Steps needed to save our democracy


ALARMS have sounded; no one has panicked; the response has been universal.

Much time and an estimated $200 billion have been spent on readiness plans to avert a Y2K computer calamity. But how well are we responding to a Y2K alarm of greater consequence the distressed health of America's democracy?

John Kennedy once admonished: "Democracy is never a final achievement it is a call to an untiring effort." In this twilight of "America's century" and before the dawn of a new millennium, now seems a logical time to take stock of our effort.

A few weeks ago, the Kennedy Library at Harvard University observed its 20th anniversary by inviting more than 75 distinguished business leaders, college presidents, public officials, nonprofit executives and journalists to begin the assessment.

They found the following symptoms: An all-time high level of cynicism, disaffection and citizen disconnect from politics coincides with an all-time high level of powerful interest money being spent on political campaigns.

Money is now the all-consuming obsession of candidates and parties, the deterrent to political competition, the barrier to equal representation, the controlling factor in nominations and elections, and the corrupting influence of public policy decisions.

Some 62 percent of Americans eligible to vote in last year's midterm election chose not to, while less than a majority voted in the 1996 presidential election.

Those of us who know less, care less, participate less and vote less than other eligible voters are the 18- to 24-year-olds.

Personal consumption and borrowing are at an all-time high while our savings rate is at an all-time low. Record market growth and new prosperity will likely result in the largest transfer of individual fortune and economic capital to the next generation in our history. Concurrently, the abrogation of any obligation to transfer to the next generation some appreciation of civic capital and public responsibility is more palpable than ever .

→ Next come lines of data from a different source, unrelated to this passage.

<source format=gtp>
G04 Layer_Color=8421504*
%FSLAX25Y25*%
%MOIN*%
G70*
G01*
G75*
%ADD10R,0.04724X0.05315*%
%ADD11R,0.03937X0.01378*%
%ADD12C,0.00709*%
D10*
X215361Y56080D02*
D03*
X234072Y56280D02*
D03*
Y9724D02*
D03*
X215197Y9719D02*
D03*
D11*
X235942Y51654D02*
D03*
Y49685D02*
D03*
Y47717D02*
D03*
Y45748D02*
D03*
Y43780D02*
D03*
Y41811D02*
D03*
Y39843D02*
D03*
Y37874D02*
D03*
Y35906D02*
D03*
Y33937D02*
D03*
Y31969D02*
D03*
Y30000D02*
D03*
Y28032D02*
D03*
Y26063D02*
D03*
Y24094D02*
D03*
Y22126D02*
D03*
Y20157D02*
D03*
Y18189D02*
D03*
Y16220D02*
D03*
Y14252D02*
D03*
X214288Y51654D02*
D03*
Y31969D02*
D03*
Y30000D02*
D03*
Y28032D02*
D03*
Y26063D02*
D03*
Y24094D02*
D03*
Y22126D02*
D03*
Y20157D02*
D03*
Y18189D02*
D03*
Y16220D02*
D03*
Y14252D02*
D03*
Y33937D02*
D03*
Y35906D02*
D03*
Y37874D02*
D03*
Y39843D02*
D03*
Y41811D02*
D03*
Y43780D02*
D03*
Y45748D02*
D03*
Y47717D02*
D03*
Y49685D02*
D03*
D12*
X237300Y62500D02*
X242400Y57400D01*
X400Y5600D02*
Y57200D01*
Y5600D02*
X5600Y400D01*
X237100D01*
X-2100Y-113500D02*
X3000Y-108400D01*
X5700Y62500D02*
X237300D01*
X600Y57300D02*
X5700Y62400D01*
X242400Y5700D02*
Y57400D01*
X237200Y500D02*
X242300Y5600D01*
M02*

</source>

Writing of an earlier democracy, historian Edward Gibbon put our symptoms in perspective: "When the Athenians finally wanted not to give to society but for society to give to them, when the freedom they wished for most was freedom from responsibility, then Athens ceased to be free."

Let's face it. We, too, have become so obsessed with self-gratification and gain that we view our rights and freedoms as entitlements and ignore the civic duties and responsibilities that ensure them.

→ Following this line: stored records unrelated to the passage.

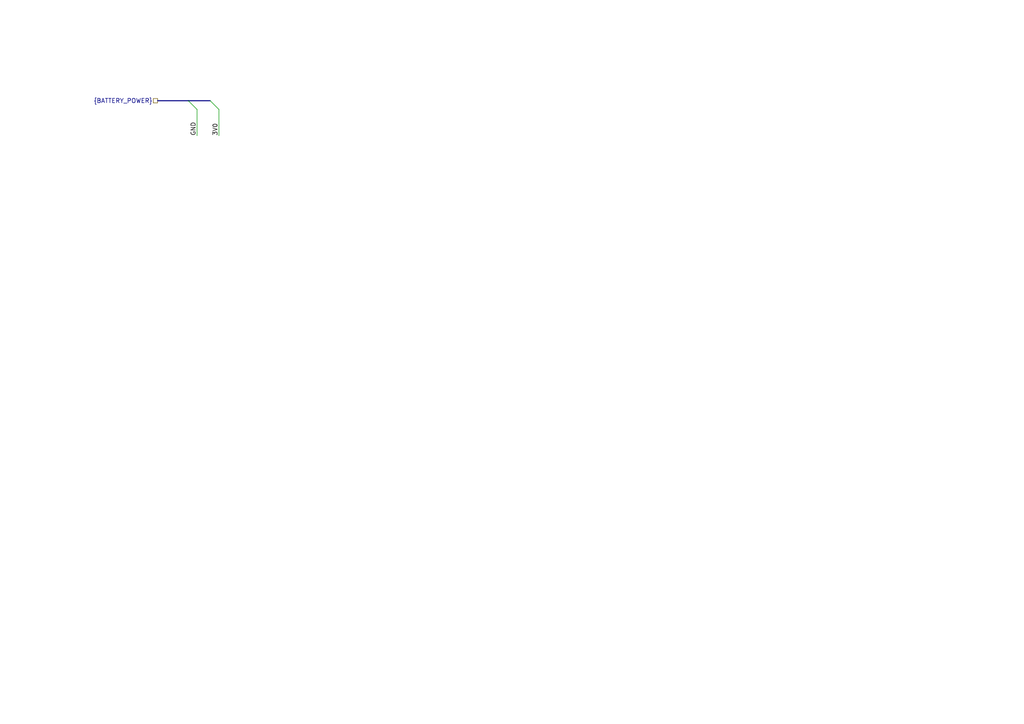
<source format=kicad_sch>
(kicad_sch
	(version 20250114)
	(generator "eeschema")
	(generator_version "9.0")
	(uuid "89856379-8fe0-4a36-af5d-83217cf6b0b1")
	(paper "A4")
	(title_block
		(rev "1")
		(company "AlumaPower")
	)
	(lib_symbols)
	(bus_entry
		(at 63.5 31.75)
		(size -2.54 -2.54)
		(stroke
			(width 0)
			(type default)
		)
		(uuid "7c6a8b23-94c7-46a0-a4e6-790a4e0fb50b")
	)
	(bus_entry
		(at 57.15 31.75)
		(size -2.54 -2.54)
		(stroke
			(width 0)
			(type default)
		)
		(uuid "b32df53c-4409-45cc-89ed-c9a3db82f677")
	)
	(wire
		(pts
			(xy 63.5 39.37) (xy 63.5 31.75)
		)
		(stroke
			(width 0)
			(type default)
		)
		(uuid "399bbf72-eabf-4adf-8a7e-3273db55b98b")
	)
	(bus
		(pts
			(xy 60.96 29.21) (xy 54.61 29.21)
		)
		(stroke
			(width 0)
			(type default)
		)
		(uuid "6adcf8f4-8a47-4d9e-a941-bcc010b3d401")
	)
	(bus
		(pts
			(xy 54.61 29.21) (xy 45.72 29.21)
		)
		(stroke
			(width 0)
			(type default)
		)
		(uuid "a63c18c0-fd81-450e-ad4c-a388a8d51571")
	)
	(wire
		(pts
			(xy 57.15 39.37) (xy 57.15 31.75)
		)
		(stroke
			(width 0)
			(type default)
		)
		(uuid "b2f8a83a-9d48-435b-b0de-97a343768997")
	)
	(label "GND"
		(at 57.15 39.37 90)
		(effects
			(font
				(size 1.27 1.27)
			)
			(justify left bottom)
		)
		(uuid "af08757e-609d-4684-889a-97f3c491c37c")
	)
	(label "3V0"
		(at 63.5 39.37 90)
		(effects
			(font
				(size 1.27 1.27)
			)
			(justify left bottom)
		)
		(uuid "afb22d1e-89f7-45e4-9de4-974eb5278c86")
	)
	(hierarchical_label "{BATTERY_POWER}"
		(shape passive)
		(at 45.72 29.21 180)
		(effects
			(font
				(size 1.27 1.27)
			)
			(justify right)
		)
		(uuid "8b440027-348c-46c1-82b6-908bc5ae84e8")
	)
)

</source>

George Santayana warned: "Those who fail to remember the past are condemned to repeat it." To avert a repeat of an Athenian calamity, Americans' attitudes must change.

Finance reform

When the Kennedy Library conference asked what we must do to strengthen citizenship and service for the future, the attendees responded: The present "access for sale" culture must be replaced with comprehensive campaign-finance reform that provides some public financing and free TV time to candidates who agree to reasonable spending limits.

Only this can renew citizens' trust that our votes matter and our voices will be heard equally. Civic literacy education must be ingrained from grade school through college with extra-curricular citizenship activities such as community service.

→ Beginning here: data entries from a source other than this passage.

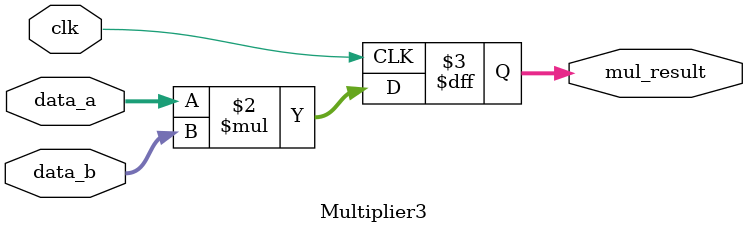
<source format=sv>
module Multiplier3(
    input clk,
    input [3:0] data_a, data_b,
    output reg [7:0] mul_result
);
    always @(posedge clk) begin
        mul_result <= data_a * data_b;  // 时钟驱动计算
    end
endmodule
</source>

An attitude of welcome inclusion and continuing citizenship education must be available to all "new" Americans.

Each measure is critical, but who will assure their adoption? John W. Gardner counseled that the plain truth is that government will not become worthy of trust until citizens take positive action to hold it to account.

We can ignore the alarm, thus contributing to the calamity, or we can take action to rescue our democracy. Citizens must launch a campaign to renew our national character and the spirit of citizenship and participation. One by one, our individual response can inspire a collective national chorus reminding others that our freedom and democracy are directly dependent on our own patriotism, active citizenship, unselfish service, respect for pluralism and intolerance of the present condition.

Dedicated to change

Mark my words. If you and I commit "an untiring effort" to this national civic campaign, communities, organizations, educators, religious and business leaders, the media and opinion shapers, political candidates and parties, and, yes, the president of the United States whom we elect one year from now, will follow.

Think about it. It's called "consent of the governed." It's our democracy, and it's a noble campaign you'll be proud to win.

Paul G. Kirk Jr., a past chairman of the Democratic Party, wrote this for the Boston Globe.